In my position today, I now think about other climbs I tried before (and hated), and now I can only think about the positives. Points where I struggled (and where I wished I had a few more gears) and unique details (such as a small herd of cattle which watched me from behind a fence, a tunnel, or the babbling of a small river).
I want to try these climbs again, knowing that now I should be faster than I used to be and – even if not – once I’ve done them, I will certainly be fitter than I used to be.
It’s bizarre how, with some fitness and the right frame of mind, a climb can be a pleasure – albeit a painful one at the time. With this and the significant fitness benefits in mind, show some love to your favourite local climb.
As soon as I have seen “Love your local climb” I thought – it should be Hadersfeld!
I discovered this climb a year ago, and I fell in love too. Steep, but just right form my 36/28, steady, and very quiet (mostly cyclist here), not so far away from Vienna.
And freshly paved!
But also don’t forget about Dopplerhütte (Königstetten).

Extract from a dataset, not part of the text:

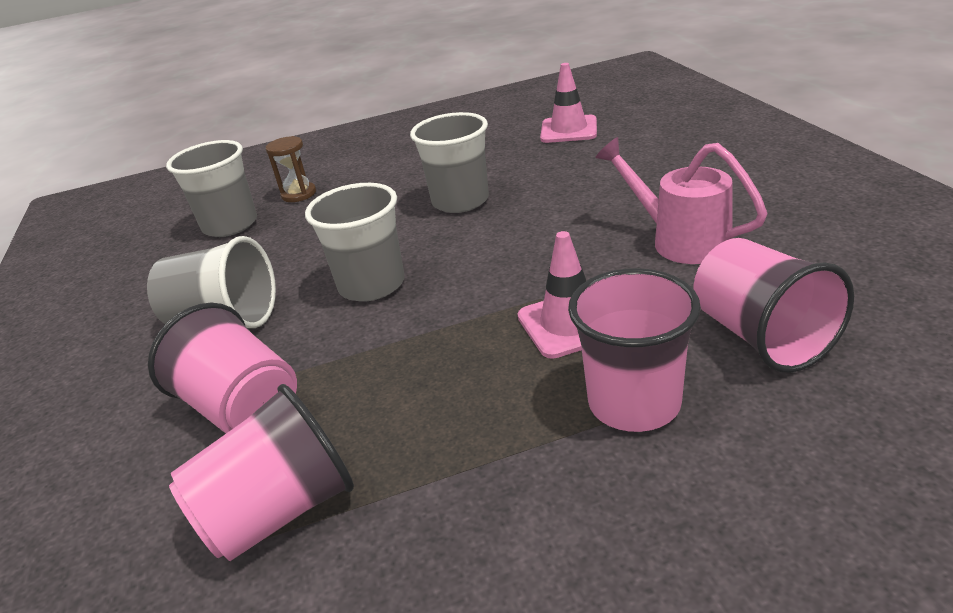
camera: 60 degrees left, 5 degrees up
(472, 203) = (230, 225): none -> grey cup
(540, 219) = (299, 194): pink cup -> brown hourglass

Some cars and motorcycles doesn’t ruin the breathtaking view from the top of this serpentine!
Kahlenbergerstrasse is another one, but it is more suitable for MTB gearing. 20 minutes pure pain and burning lungs with finish on Kahlenberg with amazing Vienna panorama!
Cobenzl with finish on the “Himmel” “Life Tree Circle” is for some easy days and gravel bikes (paving stones are not for everyone…)
For Sophienalpen I have mixed feelings – too much cars, but very nice views.
And my last but not least finding – Jubiläumswarte. Steep, curvy climb with 30 meters-high viewing tower on top.
Some really good climbs listed there – I love this variety in the area, we’re spoilt for choice. It’s like a nice short story rather than a large novel – you get a similar amount of fun in a much shorter time!
Love your paean to Haddersfeld. It’s a gen!